As well as looking after the member’s mental wellbeing, they also seek to offer various therapies to improve people’s quality of life and physical well-being. While we were there we were lucky enough to be able to see their hyperbaric oxygen therapy chamber, which is used to help people with MS and a variety of other conditions, including people who are preparing for operations and recovering from them. The chamber helps people heal faster by allowing the body to take in more oxygen and deliver it in the blood to the brain, which is beneficial for a variety of conditions, and is not available readily available on the NHS. One of the directors explained to us the benefits that the chamber had on a patient who was unable to walk and talk; after a year of using the chamber, they were able to walk with assistance and talk again from the beneficial effects the treatment has. 
A few of our visitors had the opportunity to sit within the actual chamber to see what it feels like. The group also have therapy rooms, where there’s an option for members to undergo a variety of different therapies including Reiki, Reflexology and massages.



Our final stop on our Seeing is Believing visit was to the Camphill Community; this extraordinary charity supports 54 people with learning disabilities, and aims to encourage it’s members to make their own choices about the way they want to live their lives and enable them to take responsibility for their decisions. Each person within the community has a role to play, which means they have an increased sense of purpose and partake in meaningful work.
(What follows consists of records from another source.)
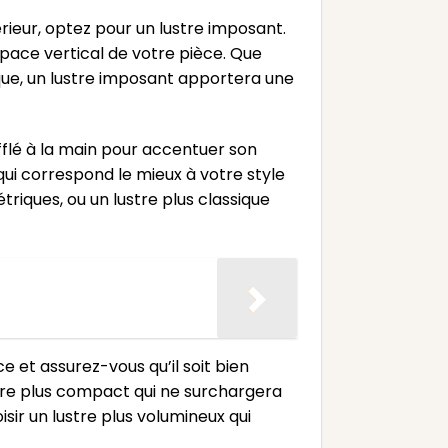
rieur, optez pour un lustre imposant.
space vertical de votre pièce. Que
ue, un lustre imposant apportera une
ufflé à la main pour accentuer son
qui correspond le mieux à votre style
iques, ou un lustre plus classique
e et assurez-vous qu’il soit bien
stre plus compact qui ne surchargera
sir un lustre plus volumineux qui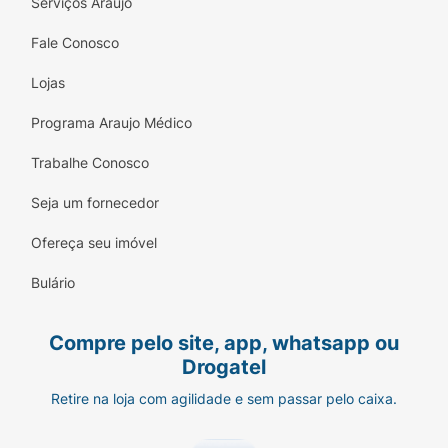
Serviços Araujo
Fale Conosco
Lojas
Programa Araujo Médico
Trabalhe Conosco
Seja um fornecedor
Ofereça seu imóvel
Bulário
Compre pelo site, app, whatsapp ou
Drogatel
Retire na loja com agilidade e sem passar pelo caixa.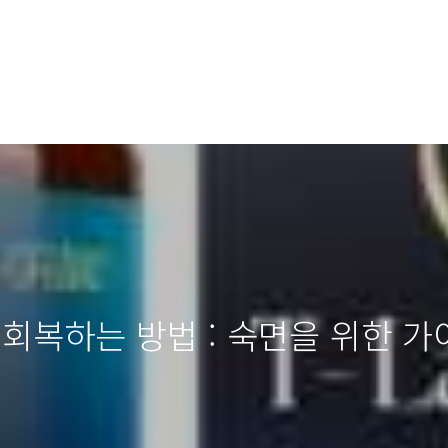
 회복하는 방법 : 숙면을 위한 가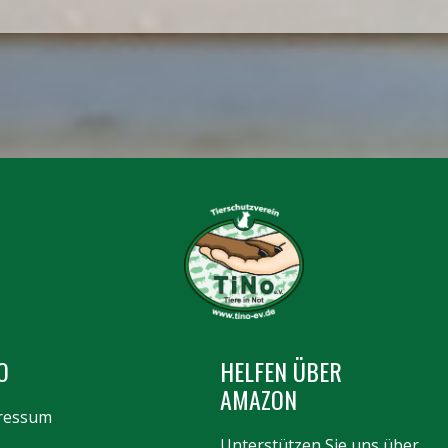
O
HELFEN ÜBER
AMAZON
ressum
Unterstützen Sie uns über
Residents of Camphill are also actively encouraged to take part in activities that affect the wider community of Milton Keynes. 
Whilst visiting, we enjoyed a fantastic lunch in the café in which the residents work. The café uses produce that is all grown or handmade on site, in order to provide unique and organic dishes that are produced each day. 

After our delicious lunch in which many of us enjoyed the mushroom risotto and leek potato soup they had on offer, we were shown the incredible Chrysalis theatre they have on site. The architecturally beautiful theatre serves the wider community of Milton Keynes, as well as the residents of Camphill and is regularly used for meals and conferences. The residents are currently rehearsing for a Christmas play of Joseph and the Amazing Technicolour Dreamcoat. As well as offering an opportunity for the residents to get involved in ‘The Arts’, there is a wide range of jobs and hobbies that they can get involved in. Some of which include: a newsletter group (which releases a publication once a month) a cycling club, and a workshop that focuses on refurbishing old tools, which will then be sent to third world countries to help people there. 
We visited the bakery on site, where fresh bread, cakes and biscuits are made every day, and saw the food processing area where residents make dried herbs and chutneys among many other things. Camphill focuses on the person, rather than the workshop and aims at nurturing an individual’s talents and interests; an example we saw, was the installation of a leather workshop for a resident who had a particular interest in leathercraft. We finished our trip to Camphill by taking a look around the shop, where the goods that are created by the residents are available for purchase, including beautiful homemade cards, scarves, honey and jewellery.



We would like to say a great big thank you to the organisations that so kindly hosted us on the day, and another thank you to our wonderful guests who made the day such great fun by really entering into the spirit of things!